8. The process of claim 5 in which the portions of the assembled mold elements to be coated are at least the outer side surfaces of the mating edge flanges.

9. The process of claim 5 in which the assembled mold elements have clamping flanges at an end and are open at that end to rest on a chill plate, and in which the flanges and adja-cent portions of the assembled mold elements are the areas of the mold elements to be treated by the process.

10. The holding device as in claim 1 wherein said ring has a inner surface conforming substantially to the cross-sectional shape of the mold within the ring.

11. A holding device as in claim 10 in which the ring is integrally bonded to the mold where the ring surrounds it.

12. A holding device as in claim 10 in which the ring is located at the top of the assembled multi-part mold and has a integral filler cup.

13. A holding device as in claim 12 in which the ring is slidable over the top of the mold.

14. A holding device as in claim 10 in which the mold is formed to be a least as small as the opening in the ring from the location where the ring is positioned to one end of the multi-part mold for placing the ring in position.

15. A holding device as in claim 10 in which the ring is formed by dipping the mold in part in a ceramic slurry and drying and hardening the dip coat.

16. A multi-part mold including at least opposed ceramic side plates with projecting edge flanges having cooperating surfaces to hold the side plates in assembled casting position, and means surrounding the side plates for a portion of the length of the mold to hold the plates together, said means being a high strength ceramic ring extending completely around the assembled mold and having an inner surface conforming to substantially the outer surfaces of the projecting edge flanges of the side plates of the mold engaged therby to hold the opposed side plates in casting position;
said ring being of a material having a thermal expansion compatible with the mold material.

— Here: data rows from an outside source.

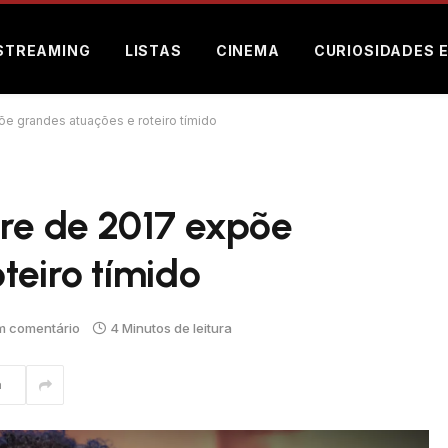
STREAMING
LISTAS
CINEMA
CURIOSIDADES 
õe grandes atuações e roteiro tímido
tre de 2017 expõe
teiro tímido
 comentário
4 Minutos de leitura
m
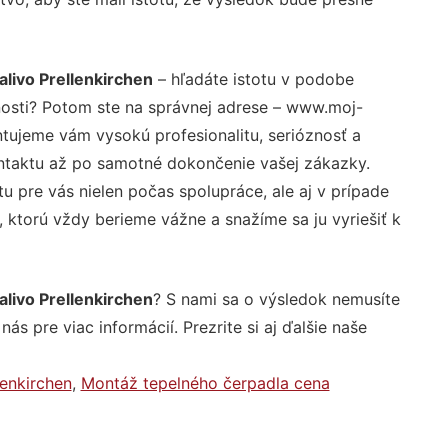
alivo Prellenkirchen
– hľadáte istotu v podobe
nosti? Potom ste na správnej adrese – www.moj-
ntujeme vám vysokú profesionalitu, serióznosť a
ntaktu až po samotné dokončenie vašej zákazky.
u pre vás nielen počas spolupráce, ale aj v prípade
, ktorú vždy berieme vážne a snažíme sa ju vyriešiť k
alivo Prellenkirchen
? S nami sa o výsledok nemusíte
ás pre viac informácií. Prezrite si aj ďalšie naše
enkirchen
,
Montáž tepelného čerpadla cena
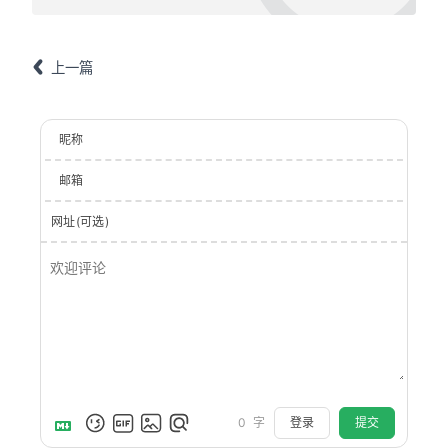
上一篇
昵称
邮箱
网址(可选)
登录
提交
0
字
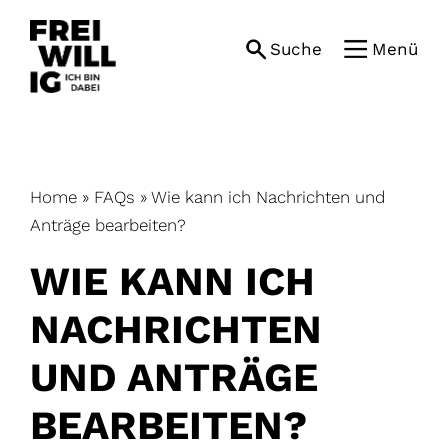
Skip
to
Suche
Menü
content
Home
»
FAQs
»
Wie kann ich Nachrichten und
Anträge bearbeiten?
WIE KANN ICH
NACHRICHTEN
UND ANTRÄGE
BEARBEITEN?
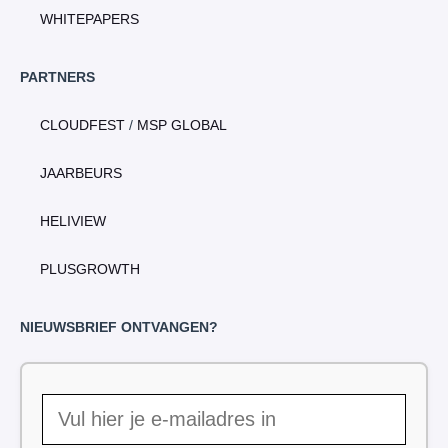
WHITEPAPERS
PARTNERS
CLOUDFEST
/
MSP GLOBAL
JAARBEURS
HELIVIEW
PLUSGROWTH
NIEUWSBRIEF ONTVANGEN?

17. A multi-part mold as in claim 16 in which the ring is in bonded relation to the underlying surfaces of the mold.

18. A multi-part mold as in claim 16 in which the ring is slidable on the mold surfaces from one of the mold to its operative position thereon.

19. A multi-part mold as in claim 16 in which the ring en-gages the top portions of the mold parts and has an integral filler cup.

20. The process of claim 5 and including the steps of:
holding the parts in assembled relation; and heating the mold and ring to harden the material of the ring.

21. The process of claim 20 in which the step of forming the ring is accomplished by placing a form around the mold and filling the form with ceramic material in intimate contact with the mold parts.

22. The process of claim 20 in which the step of forming the ring is accomplished by successively dipping a part of the mold in a ceramic slurry to form a coating and drying the coating, and repeating the dipping and drying to produce a ring of the desired thickness.